Jarvis is now connected to the web (if you choose to).
added: new model set as default
the gpt-3.5-turbo model is the one behind ChatGPT. its reponses a lot cheaper and are much faster (at least they used to be in the first few days). check the settings to see that you have it selected. this is great timing, because for the next new feature Jarvis needs to make many queries. personally, the switch was not as smooth as I anticipated, and it took me a couple of days to adjust my prompts in order to get good responses from the model. in the end, though, I'm mosty happy with the new results.

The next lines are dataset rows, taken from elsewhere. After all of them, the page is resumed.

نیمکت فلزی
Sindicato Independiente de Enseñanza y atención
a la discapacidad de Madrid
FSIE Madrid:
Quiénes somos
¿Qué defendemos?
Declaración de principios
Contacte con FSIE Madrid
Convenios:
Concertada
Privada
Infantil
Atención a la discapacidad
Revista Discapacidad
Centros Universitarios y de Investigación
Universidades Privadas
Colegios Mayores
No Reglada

added: new command "Research with Jarvis"
"Research with Jarvis" generates automatic academic literature reviews. just write what you're interested in as free text, and optionally adjust the search parameters (high max_tokens is recommended). wait 2-3 minutes for all the output to appear in the note (depending on internet traffic). Jarvis will update the content as it finds new information on the web (using Semantic Scholar, Crossref, Elsevier, Springer & Wikipedia databases). in the end you will get a report with the following sections: title, prompt, research questions, queries, references, review and follow-up questions. this is not Bing AI or the cool Elicit project, but even a small DIY tool can do quite a lot with the help of a large language model. I'll write more about how it's done in the future.
sources of information: Jarvis currently supports 2 search engines (and Wikipedia), and uses various paper/abstract repositories. as a general rule, you're likely to get better results when operating from a university campus or IP address, because institutions usually have access to more papers. the 2 search engines have complementary features, and I recommend trying both.
Semantic Scholar: (default) search is usually faster, more flexible (likely to find something related to any prompt), and it requires no API key. however, it has a tendency to prefer obscure, uncited papers.
Scopus: search is slower, and stricter, but tends to find higher impact papers. it requires registering for a free API key
Jarvis is a Joplin assistant first and foremost, but this feature was also ported to a VSCode extension.
contributions: thanks to @ryanfreckleton for fixing a prompt typo.